On December 17, 2025, a member of the House of Representatives, Abdussamad Dasuki, was reported to have alleged that the versions of the tax laws available to the public differed from those passed by the National Assembly.
The House of Representatives was subsequently reported to have set up a seven-member panel to investigate the claim.
According to the fiscal reforms committee’s statement, Oyedele reassured stakeholders that corrective measures are already in motion.

“What we need is a more transparent and reliable legislative process where every version of a law is publicly available,” Oyedele was quoted as saying.
The minister also sought to address concerns about implementation, stating that the new tax regime is grounded in “clear policy intent, transparency, and fairness,” according to the statement.

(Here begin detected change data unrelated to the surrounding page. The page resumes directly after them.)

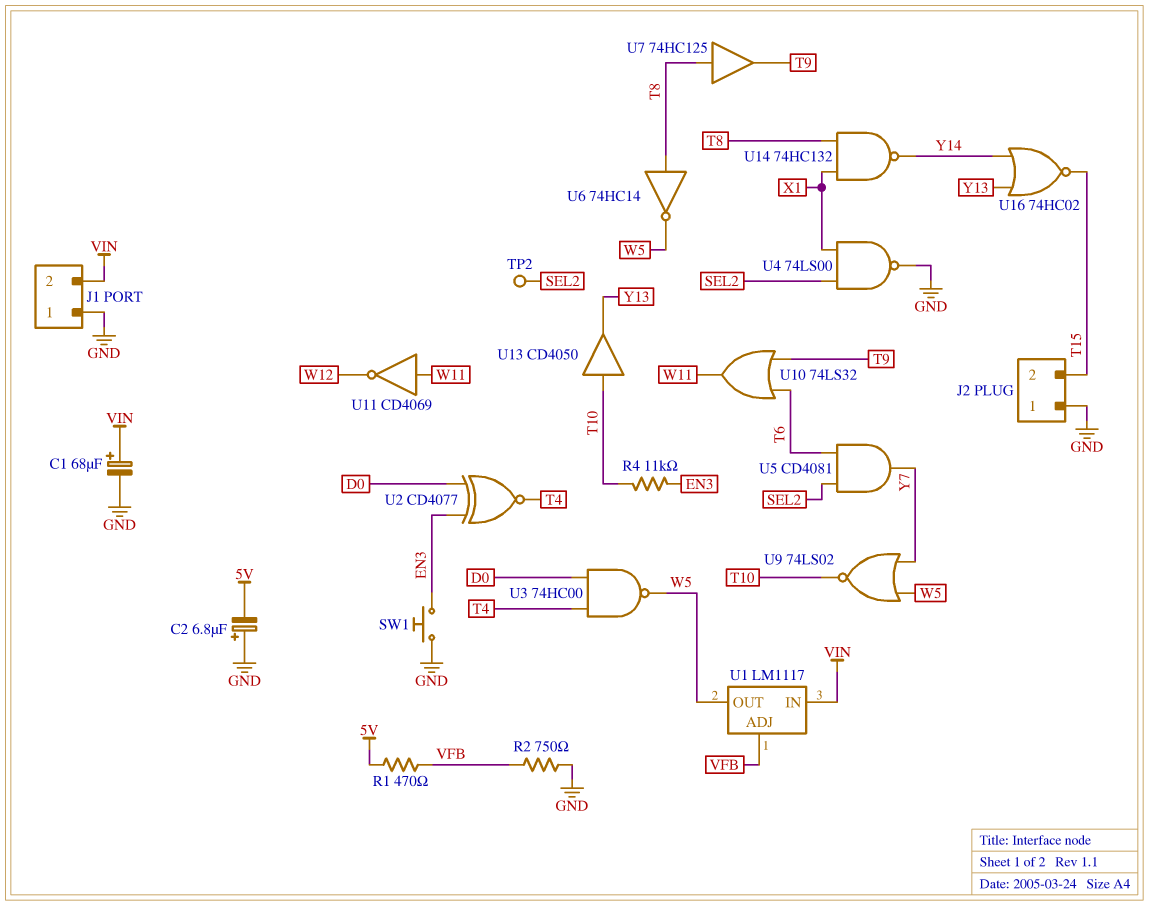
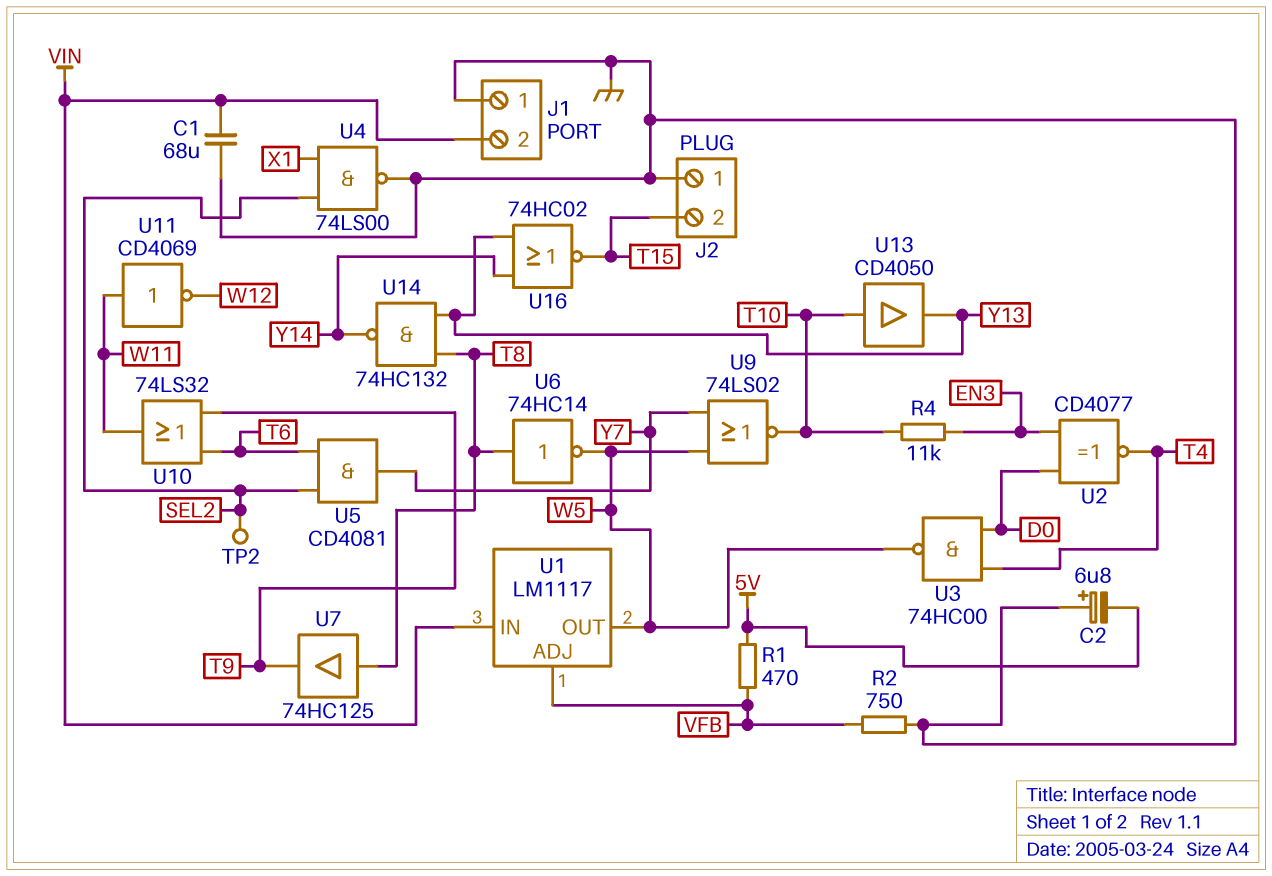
C1: 68uF (plus VIN, minus GND) -> 68uF (GND, VIN)
SW1: button (EN3, GND) -> none
U14: NAND 74HC132 (in T8, in X1, out Y14) -> NAND 74HC132 (in T8, in Y13, out Y14)

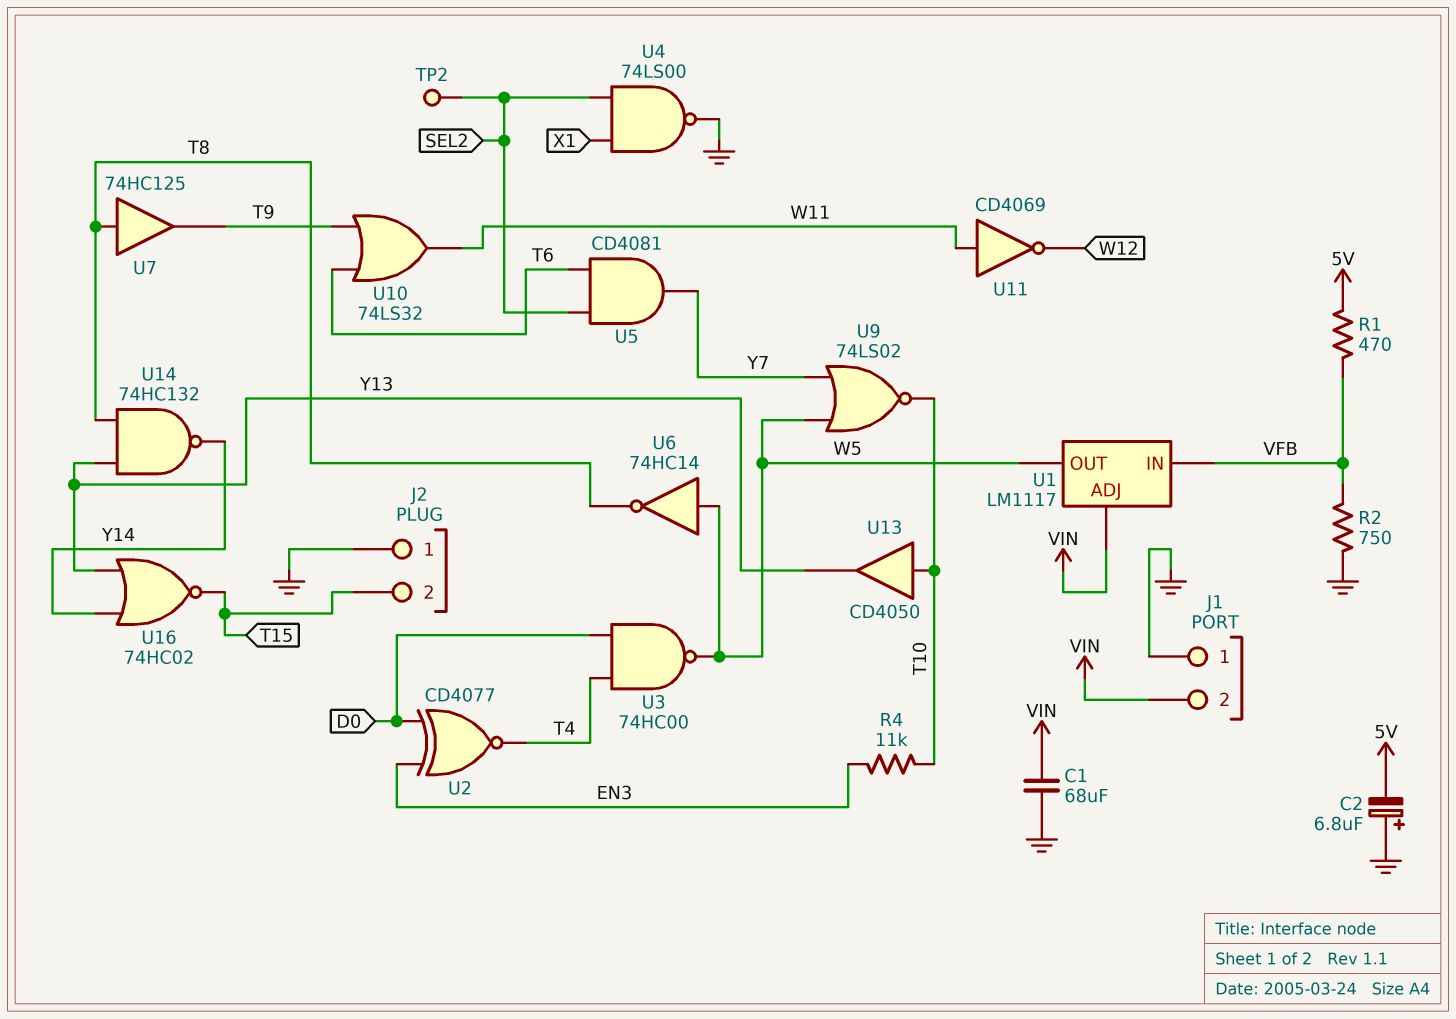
U1 pin ADJ: VFB -> VIN
U1 pin IN: VIN -> VFB
U6: NOT 74HC14 (in T8, out W5) -> NOT 74HC14 (in W5, out T8)

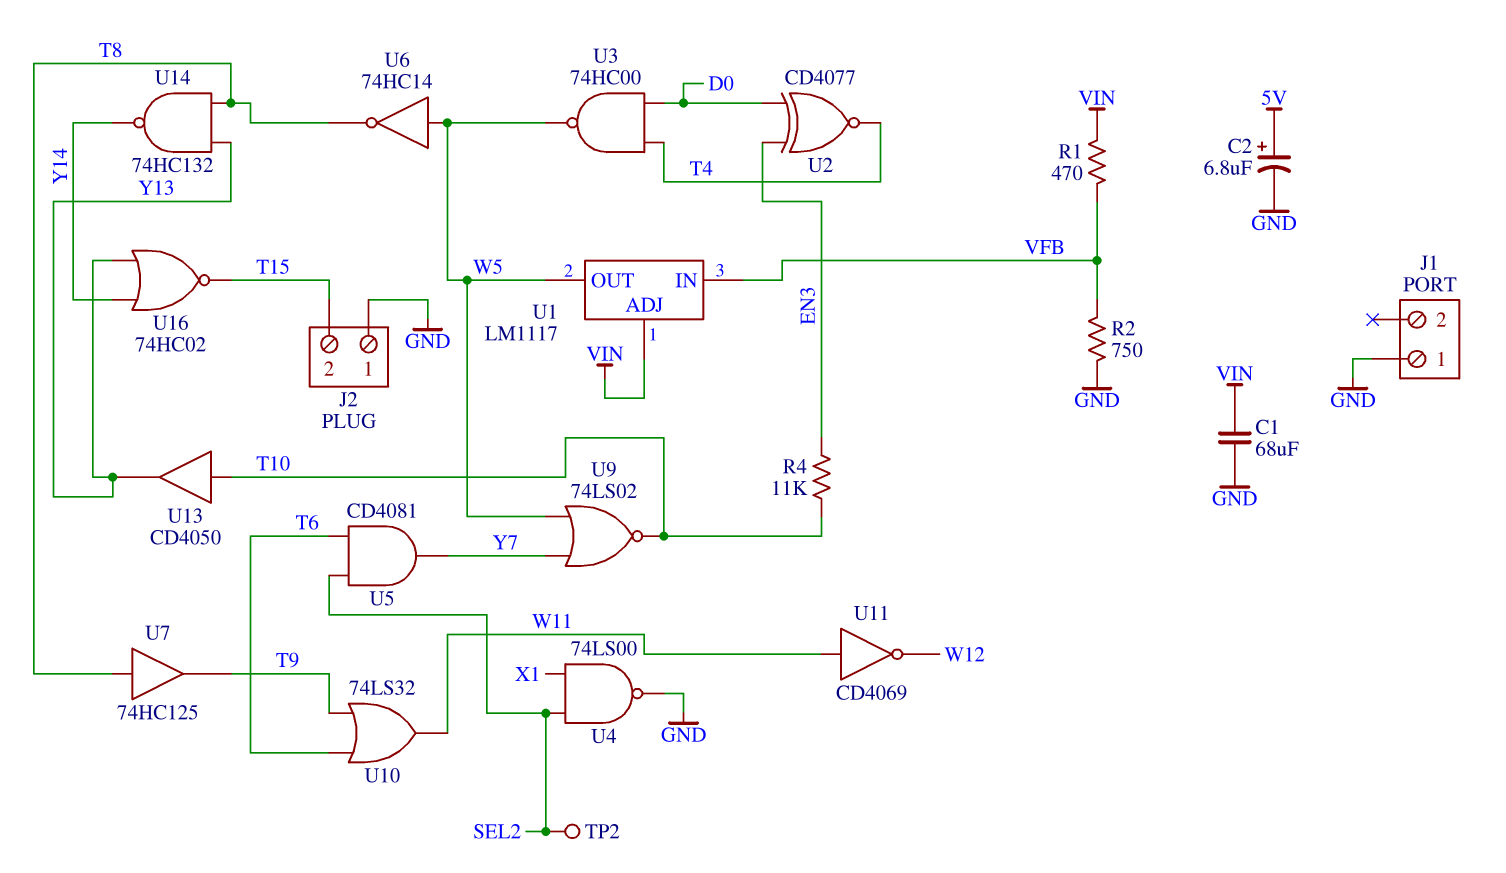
C2: 6.8uF (plus GND, minus 5V) -> 6.8uF (plus 5V, minus GND)
J1 pin 2: VIN -> none
R1: 470 (5V, VFB) -> 470 (VFB, VIN)

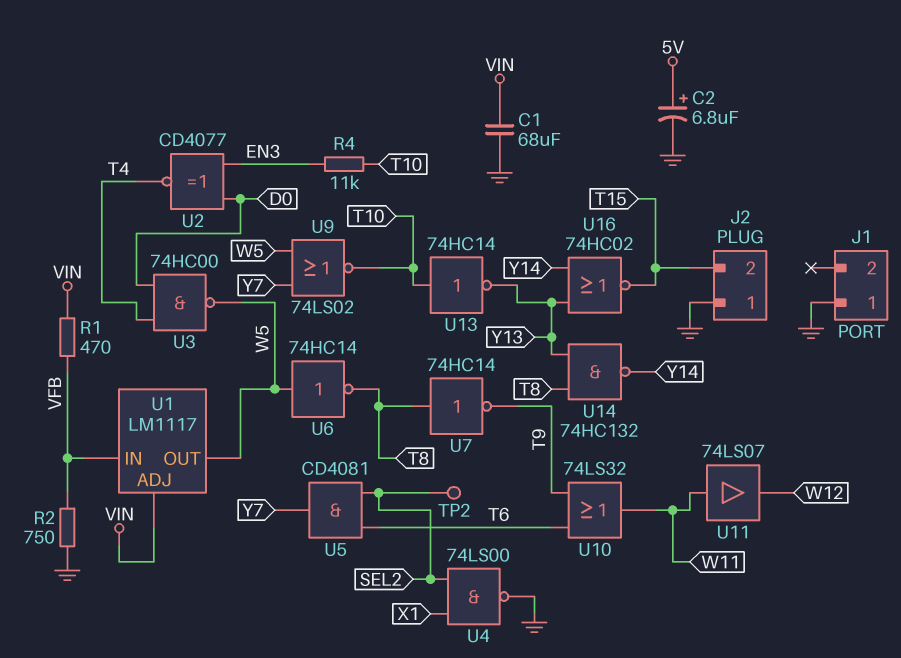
U7: buffer 74HC125 (in T8, out T9) -> NOT 74HC14 (in T8, out T9)
U11: NOT CD4069 (in W11, out W12) -> buffer 74LS07 (in W11, out W12)
U13: buffer CD4050 (in T10, out Y13) -> NOT 74HC14 (in T10, out Y13)

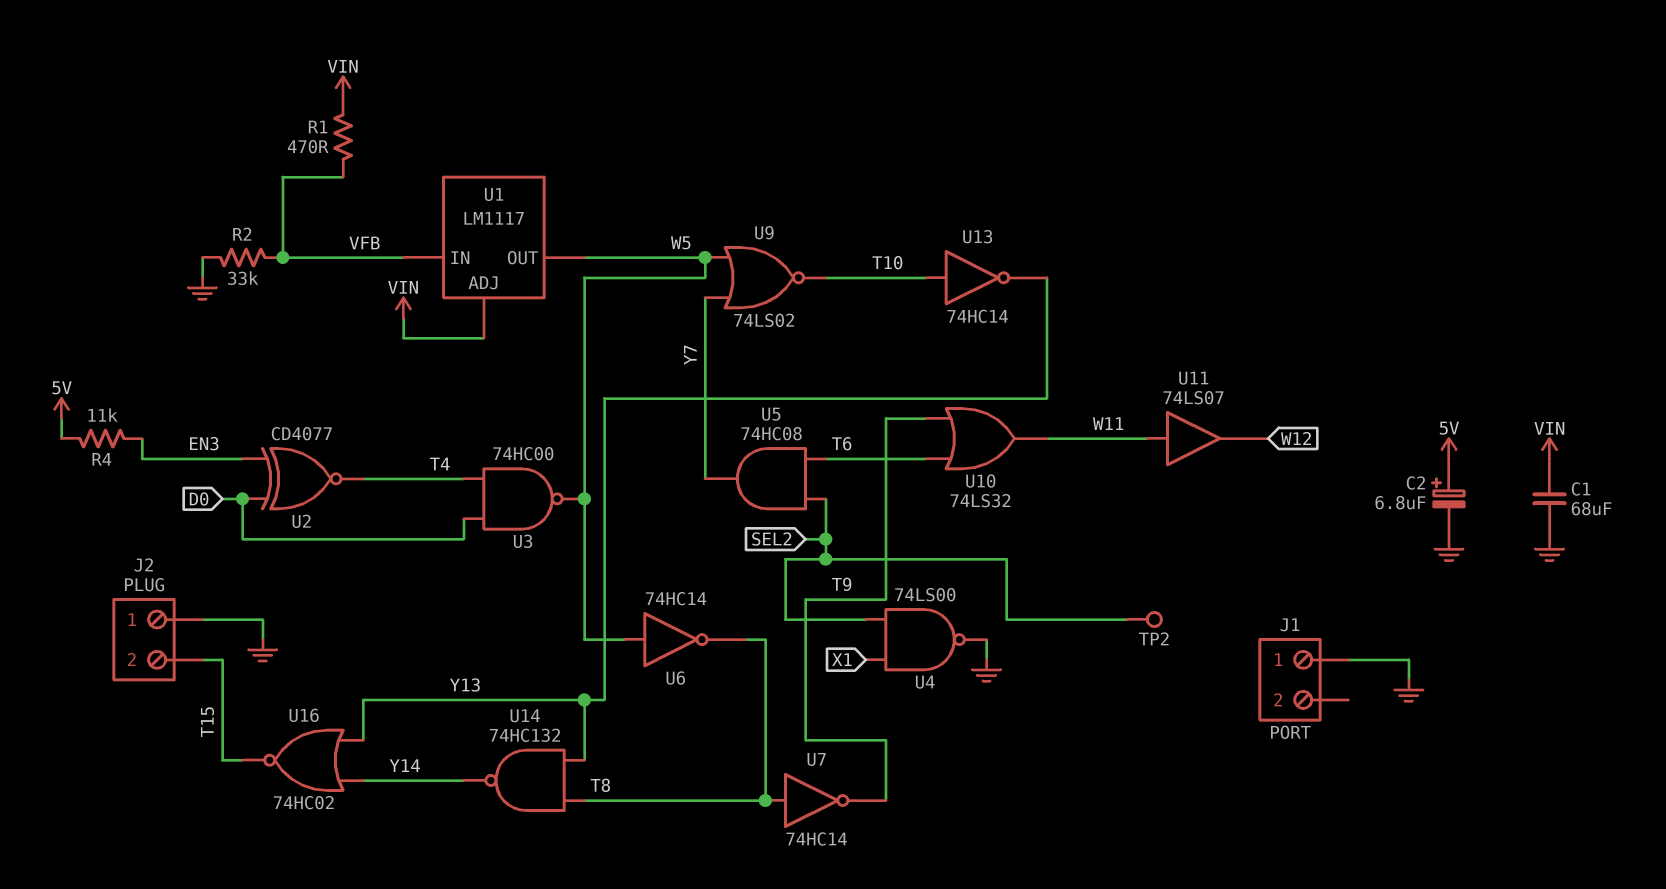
R2: 750 (GND, VFB) -> 33k (GND, VFB)
R4: 11k (EN3, T10) -> 11k (5V, EN3)
U5: AND CD4081 (in SEL2, in T6, out Y7) -> AND 74HC08 (in SEL2, in T6, out Y7)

He also urged stakeholders to look beyond the text of the laws to their broader purpose.
Oyedele reportedly highlighted past inconsistencies in Nigeria’s tax system, particularly the imbalance between personal and corporate taxes, which he said discouraged business formalisation.
He added that the reforms aim to promote consistency, reduce discretion in tax administration, and encourage businesses to formalise their operations.
Reflecting on investor confidence, Oyedele warns against policy unpredictability.
“If policies can change overnight, it sends the wrong signal to investors. Consistency is critical,” he said.